• What to do:
The records below need retyping in full; give them again exactly.

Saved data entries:
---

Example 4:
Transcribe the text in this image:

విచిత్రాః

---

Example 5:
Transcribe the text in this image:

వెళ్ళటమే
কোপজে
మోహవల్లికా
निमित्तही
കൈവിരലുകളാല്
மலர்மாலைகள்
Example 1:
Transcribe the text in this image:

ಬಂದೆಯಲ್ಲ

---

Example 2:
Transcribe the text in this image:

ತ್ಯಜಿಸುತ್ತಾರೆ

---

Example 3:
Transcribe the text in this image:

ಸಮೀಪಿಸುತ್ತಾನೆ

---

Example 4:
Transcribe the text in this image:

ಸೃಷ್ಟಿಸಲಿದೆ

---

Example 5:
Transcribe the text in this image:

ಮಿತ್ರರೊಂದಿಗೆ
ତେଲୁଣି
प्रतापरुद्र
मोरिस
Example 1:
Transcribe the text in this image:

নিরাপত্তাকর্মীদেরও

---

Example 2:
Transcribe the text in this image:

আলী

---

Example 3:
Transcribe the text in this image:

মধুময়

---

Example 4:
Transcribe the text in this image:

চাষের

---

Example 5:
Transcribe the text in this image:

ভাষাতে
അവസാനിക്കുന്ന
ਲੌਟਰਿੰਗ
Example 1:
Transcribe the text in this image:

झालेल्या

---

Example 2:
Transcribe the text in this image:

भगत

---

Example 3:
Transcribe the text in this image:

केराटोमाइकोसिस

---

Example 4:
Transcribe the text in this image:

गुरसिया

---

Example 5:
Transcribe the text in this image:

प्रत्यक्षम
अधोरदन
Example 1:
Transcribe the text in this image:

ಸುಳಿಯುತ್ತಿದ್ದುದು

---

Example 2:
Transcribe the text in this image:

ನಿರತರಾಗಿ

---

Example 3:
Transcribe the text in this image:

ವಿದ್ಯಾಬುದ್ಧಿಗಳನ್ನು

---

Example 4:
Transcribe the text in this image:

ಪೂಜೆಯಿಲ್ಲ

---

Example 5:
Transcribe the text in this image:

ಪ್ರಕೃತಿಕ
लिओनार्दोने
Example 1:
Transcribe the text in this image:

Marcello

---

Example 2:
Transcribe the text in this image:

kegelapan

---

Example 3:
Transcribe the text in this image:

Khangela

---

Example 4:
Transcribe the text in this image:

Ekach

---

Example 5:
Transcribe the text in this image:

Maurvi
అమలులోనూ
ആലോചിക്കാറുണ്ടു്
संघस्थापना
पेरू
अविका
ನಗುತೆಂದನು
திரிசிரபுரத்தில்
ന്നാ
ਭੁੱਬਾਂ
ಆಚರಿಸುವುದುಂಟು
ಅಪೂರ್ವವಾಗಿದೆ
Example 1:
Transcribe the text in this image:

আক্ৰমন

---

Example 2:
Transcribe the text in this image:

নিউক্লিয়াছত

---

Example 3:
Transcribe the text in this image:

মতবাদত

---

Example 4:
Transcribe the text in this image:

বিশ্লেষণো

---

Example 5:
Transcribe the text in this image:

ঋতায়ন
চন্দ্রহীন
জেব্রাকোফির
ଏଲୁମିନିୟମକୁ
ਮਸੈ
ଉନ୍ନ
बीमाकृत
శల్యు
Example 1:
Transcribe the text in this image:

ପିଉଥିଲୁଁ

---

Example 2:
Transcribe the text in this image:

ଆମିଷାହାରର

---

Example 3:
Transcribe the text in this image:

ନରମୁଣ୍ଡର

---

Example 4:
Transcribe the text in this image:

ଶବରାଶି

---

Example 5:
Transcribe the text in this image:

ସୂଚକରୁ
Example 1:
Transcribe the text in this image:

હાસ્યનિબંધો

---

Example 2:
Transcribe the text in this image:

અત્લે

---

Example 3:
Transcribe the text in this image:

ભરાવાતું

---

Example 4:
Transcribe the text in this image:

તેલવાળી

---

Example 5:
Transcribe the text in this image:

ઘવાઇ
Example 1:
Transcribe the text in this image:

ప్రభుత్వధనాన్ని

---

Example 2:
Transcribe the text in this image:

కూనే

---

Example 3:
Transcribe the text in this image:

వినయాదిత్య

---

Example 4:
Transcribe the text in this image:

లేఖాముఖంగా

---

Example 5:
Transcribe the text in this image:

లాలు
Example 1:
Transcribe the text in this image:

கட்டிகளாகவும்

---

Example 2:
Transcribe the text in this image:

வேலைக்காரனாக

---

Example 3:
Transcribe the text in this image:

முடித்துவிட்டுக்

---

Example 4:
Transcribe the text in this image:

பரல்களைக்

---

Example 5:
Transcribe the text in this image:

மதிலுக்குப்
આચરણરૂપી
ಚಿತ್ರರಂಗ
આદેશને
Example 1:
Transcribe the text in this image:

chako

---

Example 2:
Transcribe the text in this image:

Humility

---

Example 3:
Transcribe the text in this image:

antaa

• Answer box:
---

Example 4:
Transcribe the text in this image:

విచిత్రాః

---

Example 5:
Transcribe the text in this image:

వెళ్ళటమే
কোপজে
మోహవల్లికా
निमित्तही
കൈവിരലുകളാല്
மலர்மாலைகள்
Example 1:
Transcribe the text in this image:

ಬಂದೆಯಲ್ಲ

---

Example 2:
Transcribe the text in this image:

ತ್ಯಜಿಸುತ್ತಾರೆ

---

Example 3:
Transcribe the text in this image:

ಸಮೀಪಿಸುತ್ತಾನೆ

---

Example 4:
Transcribe the text in this image:

ಸೃಷ್ಟಿಸಲಿದೆ

---

Example 5:
Transcribe the text in this image:

ಮಿತ್ರರೊಂದಿಗೆ
ତେଲୁଣି
प्रतापरुद्र
मोरिस
Example 1:
Transcribe the text in this image:

নিরাপত্তাকর্মীদেরও

---

Example 2:
Transcribe the text in this image:

আলী

---

Example 3:
Transcribe the text in this image:

মধুময়

---

Example 4:
Transcribe the text in this image:

চাষের

---

Example 5:
Transcribe the text in this image:

ভাষাতে
അവസാനിക്കുന്ന
ਲੌਟਰਿੰਗ
Example 1:
Transcribe the text in this image:

झालेल्या

---

Example 2:
Transcribe the text in this image:

भगत

---

Example 3:
Transcribe the text in this image:

केराटोमाइकोसिस

---

Example 4:
Transcribe the text in this image:

गुरसिया

---

Example 5:
Transcribe the text in this image:

प्रत्यक्षम
अधोरदन
Example 1:
Transcribe the text in this image:

ಸುಳಿಯುತ್ತಿದ್ದುದು

---

Example 2:
Transcribe the text in this image:

ನಿರತರಾಗಿ

---

Example 3:
Transcribe the text in this image:

ವಿದ್ಯಾಬುದ್ಧಿಗಳನ್ನು

---

Example 4:
Transcribe the text in this image:

ಪೂಜೆಯಿಲ್ಲ

---

Example 5:
Transcribe the text in this image:

ಪ್ರಕೃತಿಕ
लिओनार्दोने
Example 1:
Transcribe the text in this image:

Marcello

---

Example 2:
Transcribe the text in this image:

kegelapan

---

Example 3:
Transcribe the text in this image:

Khangela

---

Example 4:
Transcribe the text in this image:

Ekach

---

Example 5:
Transcribe the text in this image:

Maurvi
అమలులోనూ
ആലോചിക്കാറുണ്ടു്
संघस्थापना
पेरू
अविका
ನಗುತೆಂದನು
திரிசிரபுரத்தில்
ന്നാ
ਭੁੱਬਾਂ
ಆಚರಿಸುವುದುಂಟು
ಅಪೂರ್ವವಾಗಿದೆ
Example 1:
Transcribe the text in this image:

আক্ৰমন

---

Example 2:
Transcribe the text in this image:

নিউক্লিয়াছত

---

Example 3:
Transcribe the text in this image:

মতবাদত

---

Example 4:
Transcribe the text in this image:

বিশ্লেষণো

---

Example 5:
Transcribe the text in this image:

ঋতায়ন
চন্দ্রহীন
জেব্রাকোফির
ଏଲୁମିନିୟମକୁ
ਮਸੈ
ଉନ୍ନ
बीमाकृत
శల్యు
Example 1:
Transcribe the text in this image:

ପିଉଥିଲୁଁ

---

Example 2:
Transcribe the text in this image:

ଆମିଷାହାରର

---

Example 3:
Transcribe the text in this image:

ନରମୁଣ୍ଡର

---

Example 4:
Transcribe the text in this image:

ଶବରାଶି

---

Example 5:
Transcribe the text in this image:

ସୂଚକରୁ
Example 1:
Transcribe the text in this image:

હાસ્યનિબંધો

---

Example 2:
Transcribe the text in this image:

અત્લે

---

Example 3:
Transcribe the text in this image:

ભરાવાતું

---

Example 4:
Transcribe the text in this image:

તેલવાળી

---

Example 5:
Transcribe the text in this image:

ઘવાઇ
Example 1:
Transcribe the text in this image:

ప్రభుత్వధనాన్ని

---

Example 2:
Transcribe the text in this image:

కూనే

---

Example 3:
Transcribe the text in this image:

వినయాదిత్య

---

Example 4:
Transcribe the text in this image:

లేఖాముఖంగా

---

Example 5:
Transcribe the text in this image:

లాలు
Example 1:
Transcribe the text in this image:

கட்டிகளாகவும்

---

Example 2:
Transcribe the text in this image:

வேலைக்காரனாக

---

Example 3:
Transcribe the text in this image:

முடித்துவிட்டுக்

---

Example 4:
Transcribe the text in this image:

பரல்களைக்

---

Example 5:
Transcribe the text in this image:

மதிலுக்குப்
આચરણરૂપી
ಚಿತ್ರರಂಗ
આદેશને
Example 1:
Transcribe the text in this image:

chako

---

Example 2:
Transcribe the text in this image:

Humility

---

Example 3:
Transcribe the text in this image:

antaa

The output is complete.